> **TASK TO COMPLETE**
How many lines in the entries below contain "middle"? Answer with the number only.

> **SUPPLIED DATA**
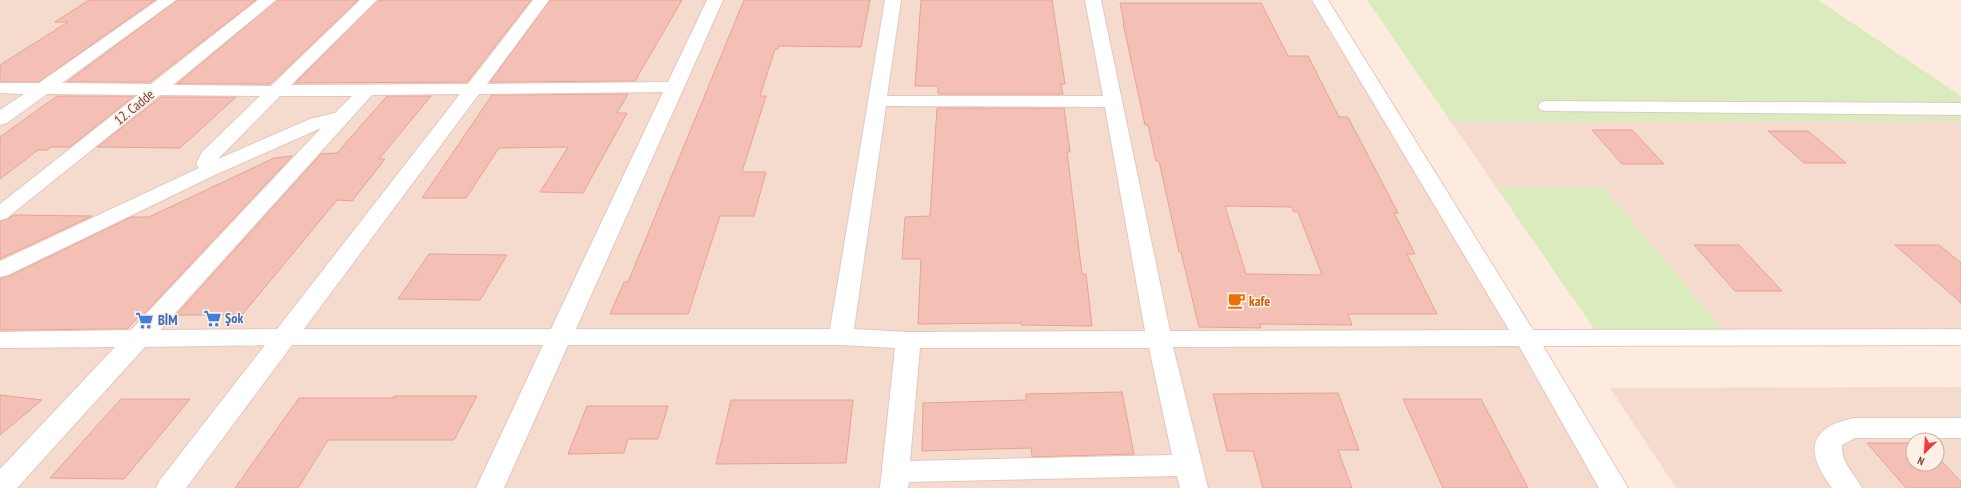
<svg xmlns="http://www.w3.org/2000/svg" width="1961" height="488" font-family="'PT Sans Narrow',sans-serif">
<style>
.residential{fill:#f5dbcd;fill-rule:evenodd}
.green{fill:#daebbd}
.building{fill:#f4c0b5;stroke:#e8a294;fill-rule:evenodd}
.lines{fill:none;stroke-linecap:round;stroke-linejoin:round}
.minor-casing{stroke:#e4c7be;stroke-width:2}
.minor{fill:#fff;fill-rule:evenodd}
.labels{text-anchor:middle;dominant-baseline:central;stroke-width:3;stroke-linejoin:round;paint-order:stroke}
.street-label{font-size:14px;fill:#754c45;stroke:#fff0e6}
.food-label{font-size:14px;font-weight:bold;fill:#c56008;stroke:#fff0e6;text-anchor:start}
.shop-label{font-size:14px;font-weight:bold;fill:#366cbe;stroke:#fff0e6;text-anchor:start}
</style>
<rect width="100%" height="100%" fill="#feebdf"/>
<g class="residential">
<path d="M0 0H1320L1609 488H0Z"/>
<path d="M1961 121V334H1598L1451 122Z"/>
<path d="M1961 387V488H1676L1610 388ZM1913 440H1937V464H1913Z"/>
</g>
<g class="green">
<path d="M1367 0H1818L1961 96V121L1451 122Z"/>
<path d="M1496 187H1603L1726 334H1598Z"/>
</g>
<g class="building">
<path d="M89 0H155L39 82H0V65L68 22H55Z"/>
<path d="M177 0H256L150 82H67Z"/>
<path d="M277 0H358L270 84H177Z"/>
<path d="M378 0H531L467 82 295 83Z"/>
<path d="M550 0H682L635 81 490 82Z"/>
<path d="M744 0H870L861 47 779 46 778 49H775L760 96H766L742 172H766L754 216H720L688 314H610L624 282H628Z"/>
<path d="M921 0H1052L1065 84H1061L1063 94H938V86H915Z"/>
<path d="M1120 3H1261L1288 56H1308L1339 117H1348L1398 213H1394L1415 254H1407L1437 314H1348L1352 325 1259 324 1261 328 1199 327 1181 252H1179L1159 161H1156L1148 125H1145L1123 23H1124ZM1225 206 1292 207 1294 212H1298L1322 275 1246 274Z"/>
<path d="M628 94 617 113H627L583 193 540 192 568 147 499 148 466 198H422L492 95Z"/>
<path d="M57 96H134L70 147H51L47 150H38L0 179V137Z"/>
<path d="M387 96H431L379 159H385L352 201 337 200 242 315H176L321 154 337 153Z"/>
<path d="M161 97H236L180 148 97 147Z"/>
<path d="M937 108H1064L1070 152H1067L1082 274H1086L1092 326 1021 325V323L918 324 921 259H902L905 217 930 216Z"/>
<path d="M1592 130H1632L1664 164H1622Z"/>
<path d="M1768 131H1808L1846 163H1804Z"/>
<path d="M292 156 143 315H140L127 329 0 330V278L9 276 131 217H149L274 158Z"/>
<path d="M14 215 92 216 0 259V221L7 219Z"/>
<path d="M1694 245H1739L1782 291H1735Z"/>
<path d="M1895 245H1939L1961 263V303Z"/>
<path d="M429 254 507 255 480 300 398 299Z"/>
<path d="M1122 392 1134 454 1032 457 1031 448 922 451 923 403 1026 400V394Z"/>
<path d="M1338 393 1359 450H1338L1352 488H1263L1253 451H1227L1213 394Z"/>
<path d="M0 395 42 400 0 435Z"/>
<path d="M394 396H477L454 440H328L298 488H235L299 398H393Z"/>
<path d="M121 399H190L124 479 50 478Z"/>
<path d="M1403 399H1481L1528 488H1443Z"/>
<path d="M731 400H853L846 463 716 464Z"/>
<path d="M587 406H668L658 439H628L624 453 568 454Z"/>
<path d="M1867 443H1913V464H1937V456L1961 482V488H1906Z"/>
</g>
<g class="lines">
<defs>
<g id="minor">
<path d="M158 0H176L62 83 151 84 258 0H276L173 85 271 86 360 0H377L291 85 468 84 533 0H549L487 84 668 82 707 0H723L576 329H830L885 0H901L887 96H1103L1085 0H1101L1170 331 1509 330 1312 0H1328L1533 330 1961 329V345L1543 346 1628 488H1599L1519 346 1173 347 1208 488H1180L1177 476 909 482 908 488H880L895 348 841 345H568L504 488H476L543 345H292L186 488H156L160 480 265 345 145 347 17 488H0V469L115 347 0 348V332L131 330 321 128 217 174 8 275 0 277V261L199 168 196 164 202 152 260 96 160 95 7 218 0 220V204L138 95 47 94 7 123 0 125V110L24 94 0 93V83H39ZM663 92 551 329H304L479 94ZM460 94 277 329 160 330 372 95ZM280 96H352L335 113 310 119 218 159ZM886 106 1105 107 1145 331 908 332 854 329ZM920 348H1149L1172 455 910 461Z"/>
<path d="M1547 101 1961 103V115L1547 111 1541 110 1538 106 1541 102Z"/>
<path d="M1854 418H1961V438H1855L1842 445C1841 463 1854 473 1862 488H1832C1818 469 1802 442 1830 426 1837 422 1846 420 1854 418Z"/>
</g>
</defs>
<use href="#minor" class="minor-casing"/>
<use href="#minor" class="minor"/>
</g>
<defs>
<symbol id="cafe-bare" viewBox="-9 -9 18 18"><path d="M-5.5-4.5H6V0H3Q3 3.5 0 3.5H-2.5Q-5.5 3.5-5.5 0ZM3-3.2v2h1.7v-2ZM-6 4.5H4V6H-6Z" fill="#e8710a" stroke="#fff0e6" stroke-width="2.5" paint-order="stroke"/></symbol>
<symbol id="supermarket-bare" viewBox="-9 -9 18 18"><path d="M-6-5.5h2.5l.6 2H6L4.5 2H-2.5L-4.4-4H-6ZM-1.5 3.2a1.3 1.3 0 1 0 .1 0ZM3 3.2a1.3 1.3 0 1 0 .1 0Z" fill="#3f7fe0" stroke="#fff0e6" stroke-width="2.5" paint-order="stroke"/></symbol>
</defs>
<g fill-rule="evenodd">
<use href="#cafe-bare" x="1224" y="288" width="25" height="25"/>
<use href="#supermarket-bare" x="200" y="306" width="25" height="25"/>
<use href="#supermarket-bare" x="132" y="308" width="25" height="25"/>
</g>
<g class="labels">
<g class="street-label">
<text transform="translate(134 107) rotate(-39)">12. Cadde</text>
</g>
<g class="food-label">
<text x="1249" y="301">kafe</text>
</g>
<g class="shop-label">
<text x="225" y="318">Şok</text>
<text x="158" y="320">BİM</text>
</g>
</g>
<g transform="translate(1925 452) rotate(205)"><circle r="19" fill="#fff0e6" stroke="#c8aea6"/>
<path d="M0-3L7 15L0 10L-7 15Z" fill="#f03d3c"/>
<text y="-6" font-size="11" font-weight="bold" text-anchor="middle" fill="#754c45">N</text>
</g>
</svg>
--
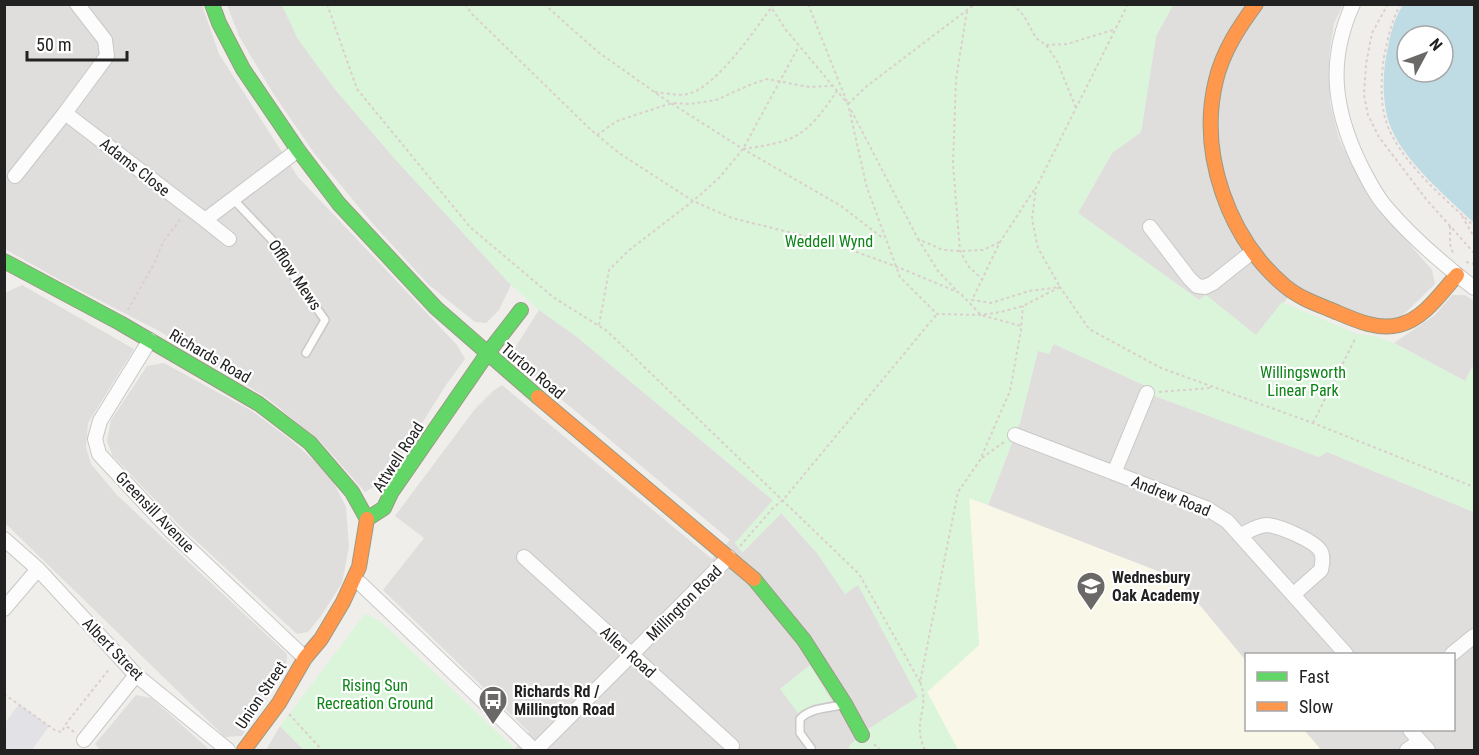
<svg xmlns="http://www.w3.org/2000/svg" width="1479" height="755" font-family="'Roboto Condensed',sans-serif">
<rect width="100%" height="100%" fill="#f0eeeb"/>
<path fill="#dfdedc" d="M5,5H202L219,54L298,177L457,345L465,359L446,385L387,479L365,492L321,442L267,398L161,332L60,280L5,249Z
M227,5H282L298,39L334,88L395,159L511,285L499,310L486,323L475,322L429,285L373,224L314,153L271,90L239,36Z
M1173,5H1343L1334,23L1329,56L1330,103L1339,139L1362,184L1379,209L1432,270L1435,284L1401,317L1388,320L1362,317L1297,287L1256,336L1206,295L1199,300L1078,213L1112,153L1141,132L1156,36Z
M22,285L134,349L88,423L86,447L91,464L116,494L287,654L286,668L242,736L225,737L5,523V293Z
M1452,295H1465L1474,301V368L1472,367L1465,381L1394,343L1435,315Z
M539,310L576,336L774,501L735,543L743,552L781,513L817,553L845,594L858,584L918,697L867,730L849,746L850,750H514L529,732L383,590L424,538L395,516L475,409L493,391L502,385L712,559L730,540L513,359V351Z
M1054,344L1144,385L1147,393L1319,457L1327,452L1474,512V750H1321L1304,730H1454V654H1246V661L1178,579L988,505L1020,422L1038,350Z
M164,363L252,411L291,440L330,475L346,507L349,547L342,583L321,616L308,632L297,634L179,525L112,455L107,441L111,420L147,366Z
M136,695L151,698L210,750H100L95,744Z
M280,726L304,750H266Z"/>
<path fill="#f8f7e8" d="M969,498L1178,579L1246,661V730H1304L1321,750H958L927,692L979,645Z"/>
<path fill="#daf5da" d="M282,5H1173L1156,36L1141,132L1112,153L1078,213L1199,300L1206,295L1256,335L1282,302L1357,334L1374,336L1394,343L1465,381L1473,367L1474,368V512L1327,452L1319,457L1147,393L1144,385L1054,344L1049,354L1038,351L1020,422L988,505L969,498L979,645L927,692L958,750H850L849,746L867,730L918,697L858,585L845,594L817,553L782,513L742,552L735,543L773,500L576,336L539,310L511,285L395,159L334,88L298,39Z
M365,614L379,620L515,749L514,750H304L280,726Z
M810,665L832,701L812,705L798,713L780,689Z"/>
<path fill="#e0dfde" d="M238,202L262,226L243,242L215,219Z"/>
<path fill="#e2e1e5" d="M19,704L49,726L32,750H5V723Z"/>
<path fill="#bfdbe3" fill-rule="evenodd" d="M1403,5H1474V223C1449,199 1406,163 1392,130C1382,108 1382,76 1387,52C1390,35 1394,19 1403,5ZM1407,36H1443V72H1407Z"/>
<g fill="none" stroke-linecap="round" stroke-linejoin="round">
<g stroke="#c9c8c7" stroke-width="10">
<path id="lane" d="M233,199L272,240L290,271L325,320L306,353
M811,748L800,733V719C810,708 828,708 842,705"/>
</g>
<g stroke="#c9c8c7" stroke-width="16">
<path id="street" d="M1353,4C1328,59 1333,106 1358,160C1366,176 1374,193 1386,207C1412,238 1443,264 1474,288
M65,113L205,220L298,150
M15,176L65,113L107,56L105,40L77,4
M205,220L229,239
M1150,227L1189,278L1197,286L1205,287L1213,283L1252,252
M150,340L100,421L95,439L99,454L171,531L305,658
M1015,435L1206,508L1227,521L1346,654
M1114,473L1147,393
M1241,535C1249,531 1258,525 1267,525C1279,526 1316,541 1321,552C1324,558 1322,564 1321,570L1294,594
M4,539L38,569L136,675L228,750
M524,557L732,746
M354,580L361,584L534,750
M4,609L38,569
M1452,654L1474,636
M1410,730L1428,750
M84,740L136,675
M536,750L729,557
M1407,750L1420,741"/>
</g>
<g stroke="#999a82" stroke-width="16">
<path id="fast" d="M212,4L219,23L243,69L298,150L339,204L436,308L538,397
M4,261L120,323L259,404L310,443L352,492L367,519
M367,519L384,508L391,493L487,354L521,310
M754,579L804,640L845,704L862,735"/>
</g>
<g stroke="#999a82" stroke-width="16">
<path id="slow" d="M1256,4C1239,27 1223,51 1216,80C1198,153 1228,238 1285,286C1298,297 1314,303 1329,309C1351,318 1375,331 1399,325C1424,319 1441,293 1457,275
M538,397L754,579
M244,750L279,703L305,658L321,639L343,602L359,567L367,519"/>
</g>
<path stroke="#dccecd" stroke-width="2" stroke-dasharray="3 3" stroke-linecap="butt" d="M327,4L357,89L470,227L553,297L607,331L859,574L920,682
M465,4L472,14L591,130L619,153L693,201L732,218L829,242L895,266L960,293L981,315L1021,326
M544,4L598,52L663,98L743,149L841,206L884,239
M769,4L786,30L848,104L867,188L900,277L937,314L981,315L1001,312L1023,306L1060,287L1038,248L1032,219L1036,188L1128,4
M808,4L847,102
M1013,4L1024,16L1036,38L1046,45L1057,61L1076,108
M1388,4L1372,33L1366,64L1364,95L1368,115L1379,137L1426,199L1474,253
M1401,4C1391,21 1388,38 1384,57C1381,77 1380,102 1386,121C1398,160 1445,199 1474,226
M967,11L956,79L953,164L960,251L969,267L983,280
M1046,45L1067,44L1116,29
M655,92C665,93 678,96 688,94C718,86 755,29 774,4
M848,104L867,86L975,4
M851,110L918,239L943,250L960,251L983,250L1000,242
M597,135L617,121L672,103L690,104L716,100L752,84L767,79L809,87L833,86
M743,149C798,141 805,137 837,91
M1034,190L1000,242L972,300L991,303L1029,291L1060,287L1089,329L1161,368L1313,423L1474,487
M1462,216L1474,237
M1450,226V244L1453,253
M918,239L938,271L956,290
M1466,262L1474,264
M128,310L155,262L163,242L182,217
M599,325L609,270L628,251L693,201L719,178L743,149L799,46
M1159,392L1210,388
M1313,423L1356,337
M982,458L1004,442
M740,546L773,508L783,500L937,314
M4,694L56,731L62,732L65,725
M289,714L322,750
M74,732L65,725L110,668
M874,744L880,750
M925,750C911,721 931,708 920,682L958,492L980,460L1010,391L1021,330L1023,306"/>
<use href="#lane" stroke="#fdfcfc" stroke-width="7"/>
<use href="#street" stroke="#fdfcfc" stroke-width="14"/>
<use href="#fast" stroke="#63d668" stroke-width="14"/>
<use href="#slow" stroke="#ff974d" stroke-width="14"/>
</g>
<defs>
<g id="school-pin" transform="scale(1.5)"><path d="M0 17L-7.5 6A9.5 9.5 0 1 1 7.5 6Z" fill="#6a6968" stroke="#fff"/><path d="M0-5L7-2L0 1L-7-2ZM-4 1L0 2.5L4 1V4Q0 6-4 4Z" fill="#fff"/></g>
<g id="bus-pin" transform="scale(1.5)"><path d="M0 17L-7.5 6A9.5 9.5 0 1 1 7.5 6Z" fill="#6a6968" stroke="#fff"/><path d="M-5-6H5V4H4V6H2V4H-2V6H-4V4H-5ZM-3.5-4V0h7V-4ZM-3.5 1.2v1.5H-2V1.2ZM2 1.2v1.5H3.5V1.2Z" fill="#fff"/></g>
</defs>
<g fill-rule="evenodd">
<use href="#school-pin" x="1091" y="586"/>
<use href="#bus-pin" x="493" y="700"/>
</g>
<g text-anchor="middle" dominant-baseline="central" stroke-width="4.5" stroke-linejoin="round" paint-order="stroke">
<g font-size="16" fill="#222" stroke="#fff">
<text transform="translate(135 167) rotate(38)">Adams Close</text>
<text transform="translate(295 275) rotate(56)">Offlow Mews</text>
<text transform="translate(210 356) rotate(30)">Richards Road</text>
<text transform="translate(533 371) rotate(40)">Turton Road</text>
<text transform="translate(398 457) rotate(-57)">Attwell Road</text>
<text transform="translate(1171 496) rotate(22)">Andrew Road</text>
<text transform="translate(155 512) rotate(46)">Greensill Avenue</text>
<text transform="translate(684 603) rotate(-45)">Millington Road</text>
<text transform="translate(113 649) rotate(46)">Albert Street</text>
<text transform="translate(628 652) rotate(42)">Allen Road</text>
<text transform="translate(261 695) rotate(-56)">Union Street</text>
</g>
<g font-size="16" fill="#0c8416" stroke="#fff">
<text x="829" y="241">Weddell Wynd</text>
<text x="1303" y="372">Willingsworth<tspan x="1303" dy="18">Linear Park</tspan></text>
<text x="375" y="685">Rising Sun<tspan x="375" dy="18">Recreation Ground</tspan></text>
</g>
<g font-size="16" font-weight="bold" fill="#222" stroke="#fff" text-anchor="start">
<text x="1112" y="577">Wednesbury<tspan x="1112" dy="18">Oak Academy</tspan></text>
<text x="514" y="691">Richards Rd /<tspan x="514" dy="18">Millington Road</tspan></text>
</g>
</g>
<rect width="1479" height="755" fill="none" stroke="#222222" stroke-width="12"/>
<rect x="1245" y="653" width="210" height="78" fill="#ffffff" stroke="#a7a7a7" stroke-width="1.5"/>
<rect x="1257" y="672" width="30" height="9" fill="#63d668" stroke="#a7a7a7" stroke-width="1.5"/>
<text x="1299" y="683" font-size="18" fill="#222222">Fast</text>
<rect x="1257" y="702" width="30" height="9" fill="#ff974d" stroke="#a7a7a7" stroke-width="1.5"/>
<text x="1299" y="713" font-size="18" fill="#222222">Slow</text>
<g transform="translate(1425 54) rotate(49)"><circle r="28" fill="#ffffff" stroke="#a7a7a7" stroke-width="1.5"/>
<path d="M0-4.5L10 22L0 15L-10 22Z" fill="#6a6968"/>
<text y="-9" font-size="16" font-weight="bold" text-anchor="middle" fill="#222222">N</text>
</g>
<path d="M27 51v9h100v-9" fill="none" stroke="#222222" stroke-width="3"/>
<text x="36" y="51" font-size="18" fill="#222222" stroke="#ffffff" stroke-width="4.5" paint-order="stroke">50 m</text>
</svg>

> **RESPONSE TO THIS EXERCISE**
4